すると夫は、自分の意見が通らなかったことに腹を立てたのか、一切の家事や育児を放棄するようになりました。
1歳半になりイヤイヤ期を迎えて泣き叫ぶ娘を前に、夫が吐き捨てたのは「泣く子どもマジ無理だわ」という暴言でした。
おむつ替えを頼んでも「男の仕事じゃない」とゲームに没頭。
父親としての自覚が皆無なうえに、娘のことを邪険に扱う夫を見て、この人を夫に選んだことを激しく後悔しました。
第2子だけを異常に溺愛

私は夫の暴言と無責任さに耐えかね、実家へ逃げ帰りました。
すると夫は泣きながら土下座で謝罪。
「次はない」と約束し、夫とやり直すことにしました。
その2年後、私は第2子を授かりました。
すると夫の態度がまたもや急変。
私が「お姉ちゃんに似てるね」と次女をあやすと、夫は「そんなことない。次女の方が何倍も可愛い」と吐き捨てたのです。
かつて長女の名前を拒絶した執念深さなのか、夫は次女だけを異常に溺愛し、反比例するように長女への態度は冷酷になりました。
同じ我が子なのに、露骨に差別する夫。
長女の悲しそうな顔を見るたび、あのとき土下座を信じた自分を後悔するようになりました。
ついに…妻が反撃に!?

ある夜、長女が「なんでパパは私のこと嫌いなの?」と声を殺して泣き出しました。
その小さな背中を見た瞬間、私は「この子の居場所は、私が命懸けで守る」と決意。
実は、次女の妊娠前から夫の暴言はすべて録音していました。
しばらく止めていた録音を再開し、長女を否定し次女だけを甘やかす夫の発言を記録して、それを複数の関係者に共有しました。

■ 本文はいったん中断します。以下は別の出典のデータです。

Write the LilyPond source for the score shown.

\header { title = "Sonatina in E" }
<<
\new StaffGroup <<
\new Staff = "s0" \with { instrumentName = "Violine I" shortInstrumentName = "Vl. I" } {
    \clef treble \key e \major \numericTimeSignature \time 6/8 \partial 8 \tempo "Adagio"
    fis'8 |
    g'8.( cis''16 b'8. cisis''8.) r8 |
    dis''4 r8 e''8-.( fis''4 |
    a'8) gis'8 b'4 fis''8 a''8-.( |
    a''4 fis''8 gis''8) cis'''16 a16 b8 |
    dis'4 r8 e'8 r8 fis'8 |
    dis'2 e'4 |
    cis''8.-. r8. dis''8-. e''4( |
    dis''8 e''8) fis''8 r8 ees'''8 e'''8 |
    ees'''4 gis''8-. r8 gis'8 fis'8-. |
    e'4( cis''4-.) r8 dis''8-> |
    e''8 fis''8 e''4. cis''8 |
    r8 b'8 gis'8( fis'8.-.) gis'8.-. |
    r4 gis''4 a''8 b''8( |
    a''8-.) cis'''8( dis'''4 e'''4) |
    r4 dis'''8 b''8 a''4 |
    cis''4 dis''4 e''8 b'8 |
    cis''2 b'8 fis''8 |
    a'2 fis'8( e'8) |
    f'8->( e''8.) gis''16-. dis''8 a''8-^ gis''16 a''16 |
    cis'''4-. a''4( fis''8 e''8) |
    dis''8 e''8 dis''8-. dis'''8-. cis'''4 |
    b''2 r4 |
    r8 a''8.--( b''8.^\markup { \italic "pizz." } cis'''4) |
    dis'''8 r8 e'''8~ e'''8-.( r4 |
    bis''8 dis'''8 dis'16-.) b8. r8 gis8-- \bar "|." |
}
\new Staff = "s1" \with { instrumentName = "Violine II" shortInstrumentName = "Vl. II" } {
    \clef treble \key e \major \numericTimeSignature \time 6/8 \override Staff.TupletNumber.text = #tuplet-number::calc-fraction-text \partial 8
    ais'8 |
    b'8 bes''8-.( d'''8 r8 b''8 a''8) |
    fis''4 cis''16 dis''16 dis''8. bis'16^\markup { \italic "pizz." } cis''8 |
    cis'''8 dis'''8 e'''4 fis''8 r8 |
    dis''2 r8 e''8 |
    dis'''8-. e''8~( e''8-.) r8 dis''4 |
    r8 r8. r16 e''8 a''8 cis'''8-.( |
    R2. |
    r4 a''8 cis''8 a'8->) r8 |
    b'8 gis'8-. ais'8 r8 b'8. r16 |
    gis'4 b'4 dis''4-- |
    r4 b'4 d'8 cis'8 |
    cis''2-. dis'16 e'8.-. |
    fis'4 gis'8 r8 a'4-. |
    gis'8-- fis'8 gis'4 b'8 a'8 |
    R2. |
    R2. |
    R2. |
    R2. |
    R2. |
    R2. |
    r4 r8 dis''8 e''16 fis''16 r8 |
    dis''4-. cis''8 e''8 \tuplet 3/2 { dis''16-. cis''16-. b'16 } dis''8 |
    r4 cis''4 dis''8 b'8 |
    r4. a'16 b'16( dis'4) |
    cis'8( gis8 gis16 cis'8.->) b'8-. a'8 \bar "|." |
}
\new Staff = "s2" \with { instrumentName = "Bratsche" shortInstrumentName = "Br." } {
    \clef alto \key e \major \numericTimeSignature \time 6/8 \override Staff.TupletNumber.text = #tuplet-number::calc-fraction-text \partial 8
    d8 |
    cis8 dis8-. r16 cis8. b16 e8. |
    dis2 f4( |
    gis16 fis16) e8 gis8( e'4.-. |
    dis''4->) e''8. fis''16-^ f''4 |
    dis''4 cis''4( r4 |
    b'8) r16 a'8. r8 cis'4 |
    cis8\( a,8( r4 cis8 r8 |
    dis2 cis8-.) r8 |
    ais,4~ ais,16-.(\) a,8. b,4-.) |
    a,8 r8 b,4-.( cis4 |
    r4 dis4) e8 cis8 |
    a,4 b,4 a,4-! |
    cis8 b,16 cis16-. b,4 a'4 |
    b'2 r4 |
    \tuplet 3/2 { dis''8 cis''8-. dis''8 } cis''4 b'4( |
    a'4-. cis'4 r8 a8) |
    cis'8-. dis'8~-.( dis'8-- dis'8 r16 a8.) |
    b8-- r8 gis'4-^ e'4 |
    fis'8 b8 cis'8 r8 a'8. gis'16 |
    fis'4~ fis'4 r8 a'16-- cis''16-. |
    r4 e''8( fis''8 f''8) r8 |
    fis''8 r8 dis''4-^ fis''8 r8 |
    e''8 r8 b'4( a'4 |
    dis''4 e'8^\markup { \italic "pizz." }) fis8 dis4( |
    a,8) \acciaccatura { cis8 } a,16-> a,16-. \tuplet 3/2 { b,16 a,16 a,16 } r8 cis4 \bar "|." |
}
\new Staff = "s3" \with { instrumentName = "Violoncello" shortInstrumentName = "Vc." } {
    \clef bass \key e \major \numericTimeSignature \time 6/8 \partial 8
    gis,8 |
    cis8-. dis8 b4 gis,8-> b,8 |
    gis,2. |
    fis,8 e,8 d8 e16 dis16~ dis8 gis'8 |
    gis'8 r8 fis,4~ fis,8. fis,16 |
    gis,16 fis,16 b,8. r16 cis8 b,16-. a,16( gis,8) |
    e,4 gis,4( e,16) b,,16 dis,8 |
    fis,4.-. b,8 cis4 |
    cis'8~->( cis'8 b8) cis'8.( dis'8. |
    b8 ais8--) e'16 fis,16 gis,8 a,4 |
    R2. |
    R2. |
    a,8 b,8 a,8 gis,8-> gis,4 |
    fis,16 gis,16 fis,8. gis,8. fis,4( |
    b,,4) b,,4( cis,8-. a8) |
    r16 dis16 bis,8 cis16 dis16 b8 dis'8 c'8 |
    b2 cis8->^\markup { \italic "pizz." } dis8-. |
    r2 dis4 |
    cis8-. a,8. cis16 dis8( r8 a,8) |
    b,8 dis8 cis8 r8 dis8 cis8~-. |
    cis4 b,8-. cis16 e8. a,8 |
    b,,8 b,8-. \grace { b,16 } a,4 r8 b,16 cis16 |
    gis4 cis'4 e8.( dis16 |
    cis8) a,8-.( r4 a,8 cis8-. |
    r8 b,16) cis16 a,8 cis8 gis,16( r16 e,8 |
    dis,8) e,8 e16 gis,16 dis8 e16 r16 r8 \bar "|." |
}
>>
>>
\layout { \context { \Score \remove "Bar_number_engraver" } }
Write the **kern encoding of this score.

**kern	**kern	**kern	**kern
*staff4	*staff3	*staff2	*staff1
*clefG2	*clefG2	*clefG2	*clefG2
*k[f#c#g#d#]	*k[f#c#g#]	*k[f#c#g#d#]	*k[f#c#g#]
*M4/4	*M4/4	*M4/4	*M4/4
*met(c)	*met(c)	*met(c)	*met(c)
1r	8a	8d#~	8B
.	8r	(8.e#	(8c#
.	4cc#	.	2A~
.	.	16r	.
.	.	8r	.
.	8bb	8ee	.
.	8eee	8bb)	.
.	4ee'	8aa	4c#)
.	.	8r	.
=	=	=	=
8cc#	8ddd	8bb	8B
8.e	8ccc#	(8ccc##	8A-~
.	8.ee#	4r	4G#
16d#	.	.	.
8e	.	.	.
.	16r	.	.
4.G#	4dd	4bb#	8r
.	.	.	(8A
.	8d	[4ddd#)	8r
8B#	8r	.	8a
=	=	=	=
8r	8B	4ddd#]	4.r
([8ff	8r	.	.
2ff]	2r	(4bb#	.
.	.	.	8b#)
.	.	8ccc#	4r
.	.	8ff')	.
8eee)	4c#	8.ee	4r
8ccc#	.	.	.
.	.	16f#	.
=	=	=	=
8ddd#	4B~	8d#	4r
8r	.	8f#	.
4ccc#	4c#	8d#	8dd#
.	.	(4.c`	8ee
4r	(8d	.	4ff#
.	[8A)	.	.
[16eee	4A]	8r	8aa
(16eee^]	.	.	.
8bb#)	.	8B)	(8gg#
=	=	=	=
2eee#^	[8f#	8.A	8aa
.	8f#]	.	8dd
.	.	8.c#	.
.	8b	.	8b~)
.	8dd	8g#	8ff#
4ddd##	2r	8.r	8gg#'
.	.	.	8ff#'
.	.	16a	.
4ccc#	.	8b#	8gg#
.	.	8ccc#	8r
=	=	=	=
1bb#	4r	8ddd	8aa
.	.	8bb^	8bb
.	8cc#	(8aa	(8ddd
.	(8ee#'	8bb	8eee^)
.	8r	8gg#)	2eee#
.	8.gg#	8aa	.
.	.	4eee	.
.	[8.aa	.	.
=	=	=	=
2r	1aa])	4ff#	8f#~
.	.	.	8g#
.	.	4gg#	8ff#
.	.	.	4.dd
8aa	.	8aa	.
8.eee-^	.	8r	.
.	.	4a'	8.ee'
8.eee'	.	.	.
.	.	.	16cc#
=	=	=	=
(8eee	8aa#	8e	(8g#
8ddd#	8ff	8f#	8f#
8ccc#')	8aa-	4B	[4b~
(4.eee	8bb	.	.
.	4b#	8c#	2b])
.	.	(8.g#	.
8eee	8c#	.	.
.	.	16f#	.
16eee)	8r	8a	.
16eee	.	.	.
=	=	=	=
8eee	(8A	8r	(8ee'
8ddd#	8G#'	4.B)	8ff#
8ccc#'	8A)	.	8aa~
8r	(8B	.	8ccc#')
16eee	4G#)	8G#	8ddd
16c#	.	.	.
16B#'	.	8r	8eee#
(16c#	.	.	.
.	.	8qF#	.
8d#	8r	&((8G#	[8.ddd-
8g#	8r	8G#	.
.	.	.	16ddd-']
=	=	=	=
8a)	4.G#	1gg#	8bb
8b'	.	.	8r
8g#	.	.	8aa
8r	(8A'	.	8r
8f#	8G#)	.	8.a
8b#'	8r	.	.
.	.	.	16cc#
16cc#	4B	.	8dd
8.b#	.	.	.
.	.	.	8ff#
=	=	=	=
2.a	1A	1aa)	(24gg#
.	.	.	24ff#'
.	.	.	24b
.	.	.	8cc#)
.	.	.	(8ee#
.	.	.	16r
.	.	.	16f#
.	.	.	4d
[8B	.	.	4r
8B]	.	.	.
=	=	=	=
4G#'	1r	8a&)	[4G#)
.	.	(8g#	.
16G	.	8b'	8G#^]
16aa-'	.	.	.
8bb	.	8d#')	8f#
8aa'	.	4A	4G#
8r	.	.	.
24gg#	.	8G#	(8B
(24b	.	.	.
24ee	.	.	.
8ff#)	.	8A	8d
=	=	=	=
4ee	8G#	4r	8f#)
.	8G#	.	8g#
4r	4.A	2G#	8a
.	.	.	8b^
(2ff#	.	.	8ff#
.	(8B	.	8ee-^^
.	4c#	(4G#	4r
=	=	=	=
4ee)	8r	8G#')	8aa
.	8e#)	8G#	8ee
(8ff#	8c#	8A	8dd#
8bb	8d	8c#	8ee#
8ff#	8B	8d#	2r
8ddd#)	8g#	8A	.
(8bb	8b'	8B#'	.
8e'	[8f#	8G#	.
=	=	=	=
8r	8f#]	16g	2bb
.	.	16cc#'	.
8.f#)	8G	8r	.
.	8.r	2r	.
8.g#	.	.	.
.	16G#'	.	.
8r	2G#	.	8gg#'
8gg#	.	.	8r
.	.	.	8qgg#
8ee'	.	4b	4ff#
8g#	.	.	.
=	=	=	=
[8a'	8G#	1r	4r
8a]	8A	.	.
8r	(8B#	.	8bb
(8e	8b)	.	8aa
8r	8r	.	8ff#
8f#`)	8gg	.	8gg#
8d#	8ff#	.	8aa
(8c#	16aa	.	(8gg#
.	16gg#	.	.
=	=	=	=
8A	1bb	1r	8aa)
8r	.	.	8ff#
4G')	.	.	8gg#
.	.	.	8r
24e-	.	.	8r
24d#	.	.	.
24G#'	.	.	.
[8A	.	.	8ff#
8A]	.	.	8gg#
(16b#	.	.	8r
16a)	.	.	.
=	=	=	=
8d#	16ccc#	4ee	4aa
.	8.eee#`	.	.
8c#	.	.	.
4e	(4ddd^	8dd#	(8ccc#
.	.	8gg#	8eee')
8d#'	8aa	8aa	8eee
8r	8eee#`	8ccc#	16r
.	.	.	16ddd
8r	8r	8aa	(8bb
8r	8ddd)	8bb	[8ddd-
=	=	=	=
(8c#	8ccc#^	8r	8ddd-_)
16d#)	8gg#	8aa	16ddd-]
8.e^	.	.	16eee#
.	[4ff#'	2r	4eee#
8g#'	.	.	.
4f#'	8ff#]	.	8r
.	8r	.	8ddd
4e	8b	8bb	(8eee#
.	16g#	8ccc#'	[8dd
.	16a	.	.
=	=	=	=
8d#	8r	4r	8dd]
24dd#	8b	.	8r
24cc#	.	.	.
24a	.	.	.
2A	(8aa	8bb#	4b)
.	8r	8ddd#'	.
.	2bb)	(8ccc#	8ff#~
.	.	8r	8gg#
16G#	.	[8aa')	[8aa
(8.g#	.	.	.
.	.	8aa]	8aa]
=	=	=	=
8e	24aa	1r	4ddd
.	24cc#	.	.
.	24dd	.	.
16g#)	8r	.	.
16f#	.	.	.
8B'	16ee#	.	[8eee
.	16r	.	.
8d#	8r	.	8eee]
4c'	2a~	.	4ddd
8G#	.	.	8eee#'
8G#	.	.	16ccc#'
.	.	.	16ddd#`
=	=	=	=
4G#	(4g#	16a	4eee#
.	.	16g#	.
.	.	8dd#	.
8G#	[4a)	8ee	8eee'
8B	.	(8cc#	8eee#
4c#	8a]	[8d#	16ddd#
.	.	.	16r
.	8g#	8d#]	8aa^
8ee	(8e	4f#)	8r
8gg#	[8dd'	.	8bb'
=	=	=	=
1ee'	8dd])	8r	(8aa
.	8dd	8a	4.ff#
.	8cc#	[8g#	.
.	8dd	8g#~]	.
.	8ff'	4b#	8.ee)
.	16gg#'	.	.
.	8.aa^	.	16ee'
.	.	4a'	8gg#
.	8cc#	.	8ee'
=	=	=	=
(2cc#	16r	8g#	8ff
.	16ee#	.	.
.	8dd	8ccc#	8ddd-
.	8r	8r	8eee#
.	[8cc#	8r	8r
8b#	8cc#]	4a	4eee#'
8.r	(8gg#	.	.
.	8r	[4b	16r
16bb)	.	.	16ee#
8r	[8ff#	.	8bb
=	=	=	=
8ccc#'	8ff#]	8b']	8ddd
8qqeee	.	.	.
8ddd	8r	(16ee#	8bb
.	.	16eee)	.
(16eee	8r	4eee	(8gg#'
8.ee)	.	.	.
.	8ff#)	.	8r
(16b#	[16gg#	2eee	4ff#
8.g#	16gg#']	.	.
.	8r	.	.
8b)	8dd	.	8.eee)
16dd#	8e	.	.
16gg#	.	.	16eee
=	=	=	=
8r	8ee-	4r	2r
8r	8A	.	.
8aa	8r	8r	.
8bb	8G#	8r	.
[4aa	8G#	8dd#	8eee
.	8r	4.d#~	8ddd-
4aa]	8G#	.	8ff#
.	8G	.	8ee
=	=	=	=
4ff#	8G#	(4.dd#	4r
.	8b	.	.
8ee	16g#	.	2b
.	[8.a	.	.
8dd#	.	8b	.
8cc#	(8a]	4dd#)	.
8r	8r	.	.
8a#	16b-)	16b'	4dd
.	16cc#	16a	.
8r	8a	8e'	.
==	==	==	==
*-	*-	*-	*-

逃げ場をなくし、外聞を気にする夫の化けの皮を剥ぐために。
もう二度と、土下座ごときで許すつもりはありませんでした。
ママ友や両親からは、夫の行動に対する厳しい意見が寄せられました。
震える声で「これからは娘とちゃんと向き合う、チャンスをくれ」と縋り付いてきましたが、私の心はもう一ミリも動きません。
その後、しかるべき対応をして淡々と離婚。
夫は自業自得の結末を迎えました。
今は2人の娘たちと穏やかな毎日を送っています。
夫の顔色を伺って泣いていた長女の笑顔を取り戻せたことが、何よりの幸せです。
最後に
まず大切なのは、どの場面で差を感じるのかを具体的に把握することです。
そのうえで感情的に責めるのではなく、子どもへの影響という視点から事実を伝える形が有効と考えられます。
また、子どもが安心して過ごせる時間や関わりを意識的に確保することも欠かせません。
すぐに変化が見えない場合でも、家庭内での基準を明確にしましょう。
そして偏りを見過ごさない姿勢を保つことが、子どもの心を守る一歩になるはずです。